No que me diz respeito, não me cabe ter descoberto nem a existência das classes na sociedade moderna nem a sua luta entre si […] O que de novo fiz, foi: 1. demonstrar que a existência das classes está apenas ligada a determinadas fases de desenvolvimento histórico da produção; 2. que a luta de classes conduz necessariamente à ditadura do proletariado; 3. que está mesma ditadura só constitui a transição para a superação de todas as classes e para uma sociedade sem classes. (MARX e ENGELS, 1982, p. 555).
Dessa percepção, decorre que Marx não foi um simples teórico, conforme a divisão do trabalho imperante. Antes de compreendê-lo como filósofo, historiador, economista, sociólogo ou antropólogo, ele foi um revolucionário, um militante pelos interesses imediatos e históricos do proletariado. Se chegou tão longe, foi porque se colocou do ponto de vista das massas proletárias, sendo sua teoria incompreensível sem o vínculo orgânico com as lutas sociais. Entre outras atividades junto à classe, aos setores oprimidos e às nações atrasadas, militou na Liga dos Comunistas, participou da revolução alemã de 1848-1849, esteve na direção da primeira organização internacional dos trabalhadores, interveio politicamente na Guerra Civil Americana de 1861-1865 e na Comuna de Paris de 1871, primeira experiência histórica de poder operário. Segundo seu genro, um dos organizadores do Partido Operário Francês,
Karl Marx é uma daquelas raras personalidades capazes de ocupar ao mesmo tempo lugar de destaque nas ciências e na atividade pública; unia-os de maneira tão íntima que é impossível compreendê-lo ao separar o erudito do lutador socialista. Embora estimasse que toda ciência devesse ser desenvolvida para si mesma e que nunca se devesse temer as conclusões a que a pesquisa científica pudesse chegar, ele tinha a opinião de que o erudito, para não decair, jamais deve cessar de participar ativamente da vida pública, tampouco ficar confinado em seu gabinete ou em seu laboratório, como um verme no queijo, sem se envolver na vida, nas lutas sociais e políticas de seus contemporâneos. (LAFARGUE, 2019, p. 73-74).

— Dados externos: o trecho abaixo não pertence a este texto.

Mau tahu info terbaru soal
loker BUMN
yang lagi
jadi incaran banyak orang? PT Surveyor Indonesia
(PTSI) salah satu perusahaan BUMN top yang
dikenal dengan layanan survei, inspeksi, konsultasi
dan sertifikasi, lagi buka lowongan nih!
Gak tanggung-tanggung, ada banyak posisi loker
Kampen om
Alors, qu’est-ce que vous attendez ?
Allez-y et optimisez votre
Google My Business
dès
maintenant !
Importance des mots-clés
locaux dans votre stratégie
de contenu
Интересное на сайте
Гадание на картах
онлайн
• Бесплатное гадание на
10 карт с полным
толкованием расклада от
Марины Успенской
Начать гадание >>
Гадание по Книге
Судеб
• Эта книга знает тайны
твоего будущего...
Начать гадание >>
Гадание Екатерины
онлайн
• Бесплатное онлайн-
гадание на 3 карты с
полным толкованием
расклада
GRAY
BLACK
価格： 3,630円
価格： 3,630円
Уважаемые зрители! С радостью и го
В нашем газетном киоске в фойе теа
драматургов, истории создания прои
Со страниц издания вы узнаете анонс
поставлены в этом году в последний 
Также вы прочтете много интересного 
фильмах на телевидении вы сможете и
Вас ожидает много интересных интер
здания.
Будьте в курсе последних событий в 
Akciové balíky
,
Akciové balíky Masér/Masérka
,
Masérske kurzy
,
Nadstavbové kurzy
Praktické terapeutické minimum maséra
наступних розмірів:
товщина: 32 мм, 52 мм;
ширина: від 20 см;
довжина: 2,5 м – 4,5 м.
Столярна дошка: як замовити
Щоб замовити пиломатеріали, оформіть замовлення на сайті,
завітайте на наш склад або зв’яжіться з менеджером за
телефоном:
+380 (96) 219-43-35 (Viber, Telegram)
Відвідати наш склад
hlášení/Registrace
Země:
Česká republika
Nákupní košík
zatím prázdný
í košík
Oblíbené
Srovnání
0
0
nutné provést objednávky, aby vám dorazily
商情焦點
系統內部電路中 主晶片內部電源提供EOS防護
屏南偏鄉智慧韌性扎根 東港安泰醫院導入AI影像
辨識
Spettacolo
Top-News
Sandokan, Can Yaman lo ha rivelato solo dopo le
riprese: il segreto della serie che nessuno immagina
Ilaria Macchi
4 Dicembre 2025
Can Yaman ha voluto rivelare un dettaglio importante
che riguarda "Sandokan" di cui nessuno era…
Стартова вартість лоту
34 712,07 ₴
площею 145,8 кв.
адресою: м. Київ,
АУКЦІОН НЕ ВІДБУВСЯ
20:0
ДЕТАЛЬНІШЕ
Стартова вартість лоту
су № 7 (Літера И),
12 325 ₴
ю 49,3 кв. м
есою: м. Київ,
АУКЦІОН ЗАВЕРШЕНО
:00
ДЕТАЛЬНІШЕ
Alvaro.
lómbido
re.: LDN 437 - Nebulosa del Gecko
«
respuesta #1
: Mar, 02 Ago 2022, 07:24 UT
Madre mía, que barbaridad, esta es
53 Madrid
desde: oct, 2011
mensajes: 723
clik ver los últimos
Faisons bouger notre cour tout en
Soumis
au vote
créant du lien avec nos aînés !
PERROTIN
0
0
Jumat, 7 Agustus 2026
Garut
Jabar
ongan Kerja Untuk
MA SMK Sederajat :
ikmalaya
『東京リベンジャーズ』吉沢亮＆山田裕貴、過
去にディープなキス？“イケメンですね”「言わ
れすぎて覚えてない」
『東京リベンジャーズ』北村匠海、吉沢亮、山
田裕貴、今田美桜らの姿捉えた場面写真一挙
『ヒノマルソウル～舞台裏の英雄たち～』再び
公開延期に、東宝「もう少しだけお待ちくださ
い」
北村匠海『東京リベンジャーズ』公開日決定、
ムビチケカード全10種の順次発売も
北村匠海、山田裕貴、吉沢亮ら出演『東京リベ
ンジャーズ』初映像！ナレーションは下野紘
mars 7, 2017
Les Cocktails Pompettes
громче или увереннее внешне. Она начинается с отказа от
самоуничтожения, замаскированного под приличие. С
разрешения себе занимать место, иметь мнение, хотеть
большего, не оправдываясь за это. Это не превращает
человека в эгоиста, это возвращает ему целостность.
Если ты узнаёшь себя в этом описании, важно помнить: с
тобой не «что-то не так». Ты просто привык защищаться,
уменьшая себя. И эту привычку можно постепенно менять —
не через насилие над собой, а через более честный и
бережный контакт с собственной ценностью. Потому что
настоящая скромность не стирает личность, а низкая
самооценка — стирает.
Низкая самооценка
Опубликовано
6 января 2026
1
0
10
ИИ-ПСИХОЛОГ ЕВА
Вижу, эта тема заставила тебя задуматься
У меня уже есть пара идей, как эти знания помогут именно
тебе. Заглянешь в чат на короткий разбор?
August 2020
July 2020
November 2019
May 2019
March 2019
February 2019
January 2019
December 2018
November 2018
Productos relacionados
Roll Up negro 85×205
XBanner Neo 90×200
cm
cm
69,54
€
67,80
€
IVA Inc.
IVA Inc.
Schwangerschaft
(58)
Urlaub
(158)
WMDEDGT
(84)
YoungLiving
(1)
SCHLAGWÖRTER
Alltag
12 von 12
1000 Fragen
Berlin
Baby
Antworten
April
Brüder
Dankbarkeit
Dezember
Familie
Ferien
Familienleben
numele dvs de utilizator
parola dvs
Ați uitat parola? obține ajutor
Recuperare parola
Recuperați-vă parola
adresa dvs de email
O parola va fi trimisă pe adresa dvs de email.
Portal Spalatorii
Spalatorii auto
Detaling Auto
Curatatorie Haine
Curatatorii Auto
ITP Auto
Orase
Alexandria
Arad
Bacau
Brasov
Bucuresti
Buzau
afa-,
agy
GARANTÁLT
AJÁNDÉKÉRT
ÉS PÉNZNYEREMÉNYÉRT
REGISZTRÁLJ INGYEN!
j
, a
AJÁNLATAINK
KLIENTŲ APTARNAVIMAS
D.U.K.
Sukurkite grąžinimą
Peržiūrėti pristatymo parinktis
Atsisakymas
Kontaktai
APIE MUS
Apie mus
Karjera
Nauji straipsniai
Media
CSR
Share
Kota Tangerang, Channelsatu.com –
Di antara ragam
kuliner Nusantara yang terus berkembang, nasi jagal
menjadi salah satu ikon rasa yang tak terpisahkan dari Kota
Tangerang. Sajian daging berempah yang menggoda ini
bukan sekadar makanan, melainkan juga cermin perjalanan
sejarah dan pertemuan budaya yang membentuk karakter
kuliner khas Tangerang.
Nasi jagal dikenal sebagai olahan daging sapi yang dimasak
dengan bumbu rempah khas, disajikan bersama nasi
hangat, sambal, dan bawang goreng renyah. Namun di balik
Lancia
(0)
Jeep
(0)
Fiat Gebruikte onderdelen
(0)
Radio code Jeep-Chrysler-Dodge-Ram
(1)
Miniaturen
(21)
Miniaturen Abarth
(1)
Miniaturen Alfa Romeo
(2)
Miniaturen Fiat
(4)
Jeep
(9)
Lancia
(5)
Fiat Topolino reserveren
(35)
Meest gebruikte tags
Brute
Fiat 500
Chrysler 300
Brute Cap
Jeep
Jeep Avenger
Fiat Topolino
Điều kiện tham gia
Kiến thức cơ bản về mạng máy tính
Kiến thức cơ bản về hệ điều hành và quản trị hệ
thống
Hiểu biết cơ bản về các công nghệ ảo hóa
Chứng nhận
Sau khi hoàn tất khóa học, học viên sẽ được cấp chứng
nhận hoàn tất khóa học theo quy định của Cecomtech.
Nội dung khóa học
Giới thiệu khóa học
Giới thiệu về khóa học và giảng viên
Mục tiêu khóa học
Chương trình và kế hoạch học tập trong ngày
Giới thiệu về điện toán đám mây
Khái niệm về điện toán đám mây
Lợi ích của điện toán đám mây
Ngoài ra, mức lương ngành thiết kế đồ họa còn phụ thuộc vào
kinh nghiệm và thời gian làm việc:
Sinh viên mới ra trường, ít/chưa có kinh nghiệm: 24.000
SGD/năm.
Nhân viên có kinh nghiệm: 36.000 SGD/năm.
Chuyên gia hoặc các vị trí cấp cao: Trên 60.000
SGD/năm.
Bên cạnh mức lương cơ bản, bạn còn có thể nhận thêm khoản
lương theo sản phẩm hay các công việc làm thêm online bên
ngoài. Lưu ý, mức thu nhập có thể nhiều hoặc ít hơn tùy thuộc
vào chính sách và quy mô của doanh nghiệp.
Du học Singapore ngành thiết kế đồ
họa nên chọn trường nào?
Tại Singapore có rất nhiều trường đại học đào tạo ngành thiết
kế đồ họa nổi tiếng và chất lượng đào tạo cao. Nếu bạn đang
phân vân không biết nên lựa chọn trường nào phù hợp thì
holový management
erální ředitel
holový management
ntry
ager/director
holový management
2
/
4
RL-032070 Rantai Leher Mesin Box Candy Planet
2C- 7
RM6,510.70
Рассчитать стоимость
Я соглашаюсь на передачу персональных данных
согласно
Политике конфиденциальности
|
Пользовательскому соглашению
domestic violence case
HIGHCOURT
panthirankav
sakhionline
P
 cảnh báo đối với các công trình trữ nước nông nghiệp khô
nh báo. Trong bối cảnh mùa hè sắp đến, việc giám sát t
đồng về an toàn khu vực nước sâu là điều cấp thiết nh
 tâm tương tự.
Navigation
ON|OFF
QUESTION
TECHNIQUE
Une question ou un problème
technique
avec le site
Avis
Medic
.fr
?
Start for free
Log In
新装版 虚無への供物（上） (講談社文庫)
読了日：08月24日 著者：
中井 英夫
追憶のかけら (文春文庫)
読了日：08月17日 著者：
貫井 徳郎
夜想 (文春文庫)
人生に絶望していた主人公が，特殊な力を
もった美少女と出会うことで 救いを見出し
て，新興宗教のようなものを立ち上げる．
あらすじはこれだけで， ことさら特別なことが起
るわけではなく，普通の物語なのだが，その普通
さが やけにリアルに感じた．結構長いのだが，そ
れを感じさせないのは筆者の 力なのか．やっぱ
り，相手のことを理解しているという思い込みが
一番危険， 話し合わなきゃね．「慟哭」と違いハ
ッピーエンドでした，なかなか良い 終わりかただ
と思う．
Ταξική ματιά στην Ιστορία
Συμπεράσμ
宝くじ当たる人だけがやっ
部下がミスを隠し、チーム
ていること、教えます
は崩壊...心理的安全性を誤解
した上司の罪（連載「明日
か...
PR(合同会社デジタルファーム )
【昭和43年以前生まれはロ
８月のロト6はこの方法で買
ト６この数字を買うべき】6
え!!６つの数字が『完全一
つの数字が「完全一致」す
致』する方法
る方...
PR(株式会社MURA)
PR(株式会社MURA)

Comemorar o aniversário de Karl Marx, para os marxistas, não é uma atividade de devoção acrítica, mas um compromisso com as lutas concretas das massas proletárias, de defesa dos movimentos de resistência camponesa, de apoio aos países atrasados e periféricos contra o imperialismo, de aliança permanente com os setores mais oprimidos da sociedade. No Brasil, é combater pelo Fora Bolsonaro e Mourão, pela independência de classe e contra a frente ampla, pela vida acima dos lucros.
Feliz aniversário, camarada Marx!
Referências Bibliográficas
LAFARGUE, Paul. Recordações pessoais sobre Karl Marx (1900). In: ALBERT, André (Org.). Marx pelos marxistas. São Paulo: Boitempo, 2019.
MARX, Karl e ENGELS, Friedrich. Obras escolhidas em três tomos. Tomo II. Lisboa/Moscovo: Edições “Avante!”/Edições Progresso, 1982.